A World Bank report was published, which reads as follows: “Internal stability has improved since the new government took office in October 2022, which facilitated the approval of Iraq’s first three-year budget, which required a major fiscal expansion starting in 2023, and this has supported Strong recovery in Iraq’s non-oil economy after a contraction in 2023. 2022, while Iraq was largely unaffected by the ongoing conflict in the region and domestic inflation fell to 4% by the end of 2023, reflecting lower international food prices, and a reassessment currency as of February 2023, and trade finance has returned to normal. However, imbalances have been exacerbated by significant fiscal expansion and lower oil prices.”
The report added, “It is expected that the continued fiscal expansion will enhance growth in 2024, at the expense of further deterioration in financial and external accounts and Iraq’s vulnerability to oil price fluctuations. Without policy adjustment, the risks of medium-term sovereign debt pressures are high and risks could arise.” “The main downside risks include a significant decline in oil prices or the spread of conflict in Gaza and Israel.”
The executive directors agreed, according to the report, “with the thrust of the staff assessment, and welcomed the strong economic recovery, low inflation, and improved domestic conditions that led to the implementation of the first-ever three-year budget. They noted that the risks were tilted towards the downside, given regional disputes and high dependence.” on the volatile oil prices, and that a major financial expansion could lead to financial and external imbalances.”
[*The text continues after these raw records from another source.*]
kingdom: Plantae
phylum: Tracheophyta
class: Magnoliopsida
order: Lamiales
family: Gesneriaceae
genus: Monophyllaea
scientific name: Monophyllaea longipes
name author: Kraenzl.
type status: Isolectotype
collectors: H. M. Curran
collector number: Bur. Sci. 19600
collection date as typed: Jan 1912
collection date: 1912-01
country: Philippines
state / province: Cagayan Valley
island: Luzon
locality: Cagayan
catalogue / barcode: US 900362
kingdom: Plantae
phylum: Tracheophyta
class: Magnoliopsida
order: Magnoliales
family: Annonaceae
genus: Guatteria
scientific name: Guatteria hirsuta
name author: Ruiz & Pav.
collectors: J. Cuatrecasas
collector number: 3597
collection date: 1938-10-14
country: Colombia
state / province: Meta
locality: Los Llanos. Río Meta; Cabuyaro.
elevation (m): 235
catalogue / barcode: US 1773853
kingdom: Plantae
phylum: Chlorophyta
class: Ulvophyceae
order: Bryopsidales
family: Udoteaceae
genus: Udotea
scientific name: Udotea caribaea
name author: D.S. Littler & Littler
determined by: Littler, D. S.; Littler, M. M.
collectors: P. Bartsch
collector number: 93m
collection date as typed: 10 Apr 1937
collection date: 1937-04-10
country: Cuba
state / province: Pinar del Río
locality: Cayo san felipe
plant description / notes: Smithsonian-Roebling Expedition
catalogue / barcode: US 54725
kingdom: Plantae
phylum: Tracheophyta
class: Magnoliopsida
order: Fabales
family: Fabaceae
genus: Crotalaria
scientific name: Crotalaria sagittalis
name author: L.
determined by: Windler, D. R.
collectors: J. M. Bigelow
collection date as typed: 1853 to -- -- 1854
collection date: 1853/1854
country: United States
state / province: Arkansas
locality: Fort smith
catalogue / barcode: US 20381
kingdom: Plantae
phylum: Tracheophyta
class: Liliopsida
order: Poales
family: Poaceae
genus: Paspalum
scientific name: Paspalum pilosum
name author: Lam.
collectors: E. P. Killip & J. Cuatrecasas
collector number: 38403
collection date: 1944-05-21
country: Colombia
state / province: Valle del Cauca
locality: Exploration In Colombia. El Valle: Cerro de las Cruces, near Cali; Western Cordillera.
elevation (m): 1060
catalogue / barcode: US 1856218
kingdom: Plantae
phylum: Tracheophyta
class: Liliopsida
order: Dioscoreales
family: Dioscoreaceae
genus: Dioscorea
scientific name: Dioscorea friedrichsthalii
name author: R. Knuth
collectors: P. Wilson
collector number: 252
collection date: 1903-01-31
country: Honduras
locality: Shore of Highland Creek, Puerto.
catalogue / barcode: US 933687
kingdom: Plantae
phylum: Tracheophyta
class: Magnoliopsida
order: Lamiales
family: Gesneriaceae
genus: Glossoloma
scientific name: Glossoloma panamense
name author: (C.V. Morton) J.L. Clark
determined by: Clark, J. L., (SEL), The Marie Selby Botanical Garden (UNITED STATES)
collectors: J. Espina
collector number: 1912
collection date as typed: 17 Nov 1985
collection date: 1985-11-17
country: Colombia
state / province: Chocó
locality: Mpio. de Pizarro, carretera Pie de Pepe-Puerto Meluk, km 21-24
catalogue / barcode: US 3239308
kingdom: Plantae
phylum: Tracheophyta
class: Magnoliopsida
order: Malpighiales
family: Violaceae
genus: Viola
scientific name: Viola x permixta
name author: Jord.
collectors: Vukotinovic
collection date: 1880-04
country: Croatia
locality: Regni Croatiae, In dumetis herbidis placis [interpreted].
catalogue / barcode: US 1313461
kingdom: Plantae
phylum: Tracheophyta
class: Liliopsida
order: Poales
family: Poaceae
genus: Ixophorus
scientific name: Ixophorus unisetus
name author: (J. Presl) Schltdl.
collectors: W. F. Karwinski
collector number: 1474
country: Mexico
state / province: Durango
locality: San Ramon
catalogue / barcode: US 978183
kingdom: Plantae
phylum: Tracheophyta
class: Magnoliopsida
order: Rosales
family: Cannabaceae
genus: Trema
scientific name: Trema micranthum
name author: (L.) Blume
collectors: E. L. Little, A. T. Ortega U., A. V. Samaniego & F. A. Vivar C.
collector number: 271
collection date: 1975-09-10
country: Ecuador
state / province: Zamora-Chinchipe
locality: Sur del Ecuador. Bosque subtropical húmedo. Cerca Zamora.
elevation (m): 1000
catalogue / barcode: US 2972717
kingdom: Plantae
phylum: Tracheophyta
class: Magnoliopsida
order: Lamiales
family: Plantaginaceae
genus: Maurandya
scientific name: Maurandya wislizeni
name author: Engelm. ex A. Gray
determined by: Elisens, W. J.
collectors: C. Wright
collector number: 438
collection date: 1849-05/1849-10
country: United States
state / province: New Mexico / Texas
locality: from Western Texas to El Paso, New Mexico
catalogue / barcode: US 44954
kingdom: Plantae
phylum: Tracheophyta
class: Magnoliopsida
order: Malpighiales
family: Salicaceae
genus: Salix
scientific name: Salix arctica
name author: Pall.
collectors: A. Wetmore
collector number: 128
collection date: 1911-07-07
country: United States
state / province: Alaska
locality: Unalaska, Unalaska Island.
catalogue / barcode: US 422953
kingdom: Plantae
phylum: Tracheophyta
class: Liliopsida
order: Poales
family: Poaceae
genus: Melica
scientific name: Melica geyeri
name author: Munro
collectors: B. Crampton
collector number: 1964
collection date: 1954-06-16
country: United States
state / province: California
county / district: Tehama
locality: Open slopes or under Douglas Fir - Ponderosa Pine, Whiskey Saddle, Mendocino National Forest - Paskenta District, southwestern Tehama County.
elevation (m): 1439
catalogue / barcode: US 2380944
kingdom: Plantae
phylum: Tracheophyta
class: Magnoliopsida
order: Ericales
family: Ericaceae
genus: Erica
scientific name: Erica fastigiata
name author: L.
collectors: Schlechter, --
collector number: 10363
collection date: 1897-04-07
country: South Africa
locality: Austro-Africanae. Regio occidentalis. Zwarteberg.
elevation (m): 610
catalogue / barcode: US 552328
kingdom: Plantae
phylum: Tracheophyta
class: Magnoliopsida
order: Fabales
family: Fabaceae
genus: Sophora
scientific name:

The Directors stressed “the need for sound macroeconomic policies and structural reforms to secure public finances and debt, sustainability, promote economic diversification, and achieve sustainable and inclusive private sector-led growth.”
The Directors stressed that “a gradual but significant fiscal adjustment is needed to stabilize debt in the medium term and rebuild fiscal safety margins.” They encouraged the authorities to focus on controlling public wage rolls, phasing out compulsory employment policies, and mobilizing non-oil revenues, with Better targeting of social assistance.
They agreed that “immediate implementation of Customs and Revenue Administration reforms, full implementation of the Single Treasury Account, strict supervision and limiting the use of extra-budgetary funds and government guarantees are essential to support fiscal consolidation. Reducing monetary financing and reforming the pension system are also important.”
The Directors praised the Central Bank’s efforts to tighten monetary policy and strengthen the liquidity management framework. Improving coordination between fiscal and monetary operations would help absorb excess liquidity and enhance monetary policy transmission. The Directors agreed that accelerating the restructuring process of large state-owned banks is also essential. They encouraged “To continue modernizing the private banking sector, including by facilitating the establishment of correspondent banking relationships, reducing regulatory uncertainties, and enhancing the efficiency and competitiveness of private banks.”
The Directors stressed the need for structural reforms to unleash private sector development. They encouraged equal opportunities between public and private jobs, enhancing women’s participation in the labor force, and reforming education and labor laws. The Directors agreed that improving governance and combating corruption are also essential, and encouraged Further strengthening the anti-money laundering and terrorist financing framework, strengthening public procurement and business systems, and addressing deficiencies in the electricity sector. Directors welcomed renewed efforts towards accession to the World Trade Organization and encouraged the authorities to improve the coverage and timeliness of statistics.
Directors agreed that “close engagement with the Fund, including through ongoing technical assistance, would be beneficial, and welcomed the authorities’ request to establish a policy coordination instrument.”